The National Highway Traffic Safety Administration says preliminary reports indicate the crash occurred when a tractor-trailer rig made a left turn in front of the Tesla at a highway intersection.
NHTSA says the Tesla driver died due to injuries sustained in the crash, which took place on May 7 in Williston, Florida.
Tesla Motors issued a statement on its website Thursday, calling the death a "tragic loss." The crash happened under "rare circumstances," in which the tractor-trailer collided with the car from above, impacting it through the Model S's windshield. The statement continued:
Neither Autopilot nor the driver noticed the white side of the tractor trailer against a brightly lit sky, so the brake was not applied.

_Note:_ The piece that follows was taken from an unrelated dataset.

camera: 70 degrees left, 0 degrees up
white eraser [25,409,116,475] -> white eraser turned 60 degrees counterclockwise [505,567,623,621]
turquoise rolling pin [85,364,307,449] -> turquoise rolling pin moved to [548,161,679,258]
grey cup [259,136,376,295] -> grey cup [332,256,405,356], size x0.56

The high ride height of the trailer combined with its positioning across the road and the extremely rare circumstances of the impact caused the Model S to pass under the trailer, with the bottom of the trailer impacting the windshield of the Model S.
Had the impact occurred at the front or rear of the trailer, it's likely Tesla's safety system would likely have prevented the crash, the company said.

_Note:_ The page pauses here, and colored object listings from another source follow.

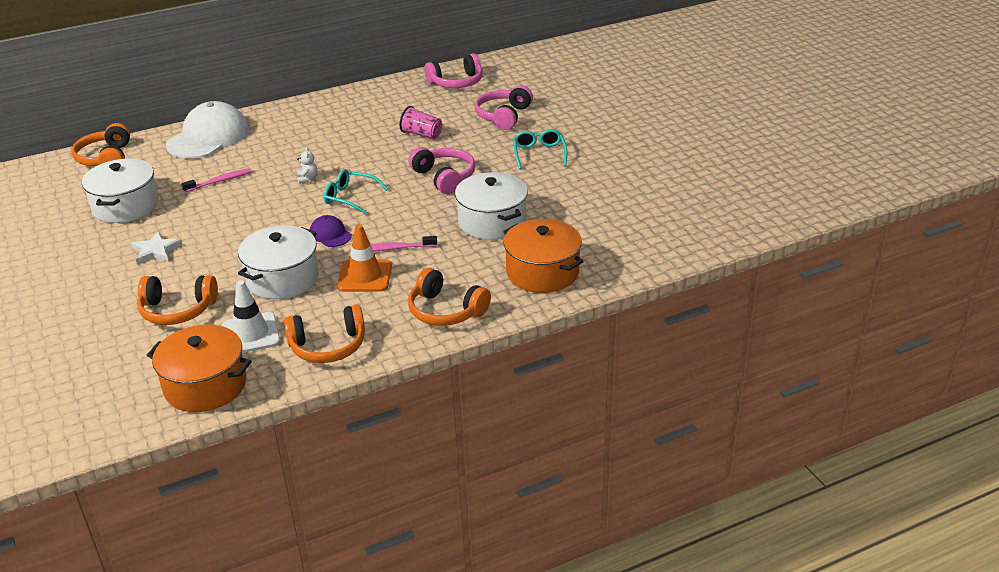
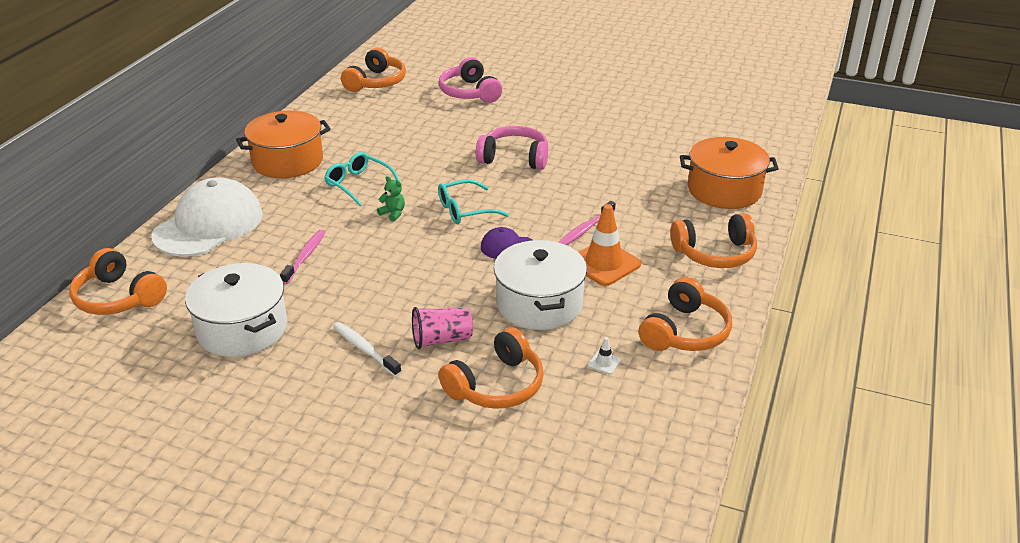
camera: 45 degrees left, 0 degrees up
white star [131,231,183,264] -> white toothbrush [333,322,402,377]
orange pot [147,325,252,412] -> orange pot moved to [236,111,331,178]
white cap [166,101,249,158] -> white cap turned 45 degrees clockwise [152,177,263,257]
white traffic cone [222,280,281,353] -> white traffic cone [588,337,621,374], size x0.42
white teddy bear [297,147,318,184] -> green teddy bear [377,176,405,222]
pink cup [400,106,442,139] -> pink cup moved to [412,307,473,349]
pink headphones [424,53,483,88] -> orange headphones [341,48,406,92]
white pot [455,172,528,240] -> none
turquoise glasses [513,129,567,169] -> turquoise glasses moved to [324,152,402,207]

Tesla Motors also emphasized that the autopilot mode is an "assist" feature that still requires drivers' attention:
When drivers activate Autopilot, the acknowledgment box explains, among other things, that Autopilot “is an assist feature that requires you to keep your hands on the steering wheel at all times," and that "you need to maintain control and responsibility for your vehicle” while using it. Additionally, every time that Autopilot is engaged, the car reminds the driver to “Always keep your hands on the wheel. Be prepared to take over at any time.” The system also makes frequent checks to ensure that the driver's hands remain on the wheel and provides visual and audible alerts if hands-on is not detected. It then gradually slows down the car until hands-on is detected again.
The driver's identity has not been disclosed, but Tesla said he "was a friend to Tesla and the broader EV community, a person who spent his life focused on innovation and the promise of technology and who believed strongly in Tesla’s mission."